In situations where there is uncertainty about the type of adulteration that may have taken place, IR spectroscopy is the preferred method for rapid, onsite analysis of samples in other commonly adulterated foods like honey and orange juice. As IR spectroscopy requires little sample preparation, it is also an easy-to-implement method that is useful in providing a rapid pass/fail analysis of adulteration. This, along with the fact that it does not require significant training to be operated, means IR spectroscopy can be used for testing at any point during the supply chain.

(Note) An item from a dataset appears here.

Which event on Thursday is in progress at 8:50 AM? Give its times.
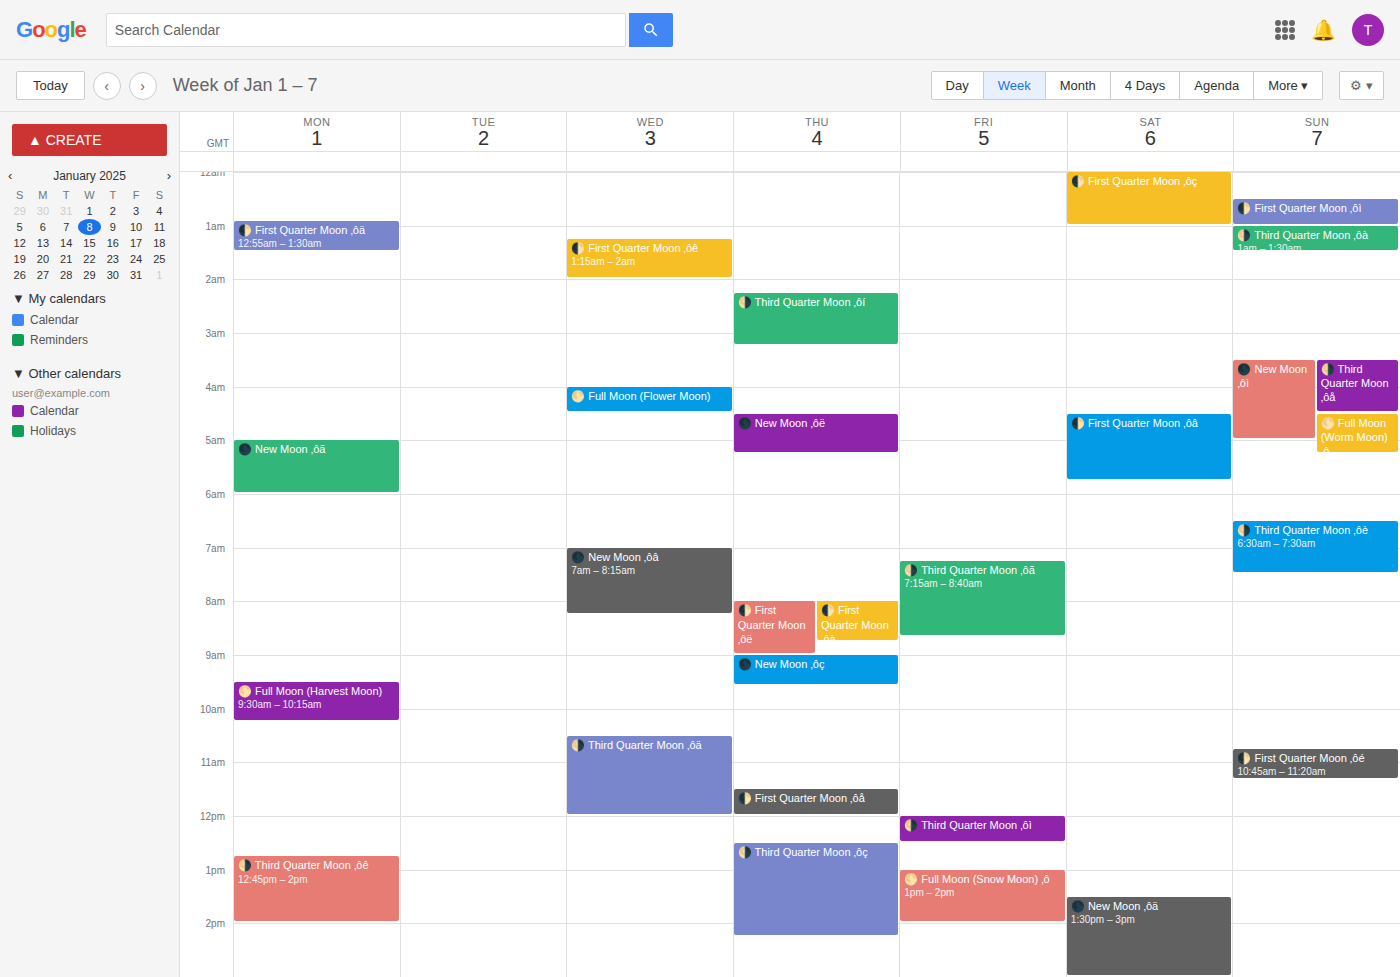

For example, herb and spice adulteration—such as replacing oregano with olive or myrtle leaves, the addition of dyes to chili powders, or adding peanut and almond material to ground cumin powder—is rapidly becoming more commonplace in the food industry and is a prime fit for IR spectroscopy. One issue with herb and spice samples, as with most food samples, is that they typically contain many sources of natural variation and are therefore difficult to analyze. Near-IR (NIR) spectroscopy can overcome this issue, enabling deeper penetration into samples in comparison to mid-IR or far-IR. NIR can therefore produce stronger spectra, making it easier to detect adulterants in these complex samples.
By combining this instrumentation with advanced analysis technology, it is possible to compare the spectra of a specific food sample with a database of known “pure” samples. These algorithms and chemometric techniques then enable users to classify complex samples, determine authenticity, and estimate the level of a certain adulterant without the need to run a further test.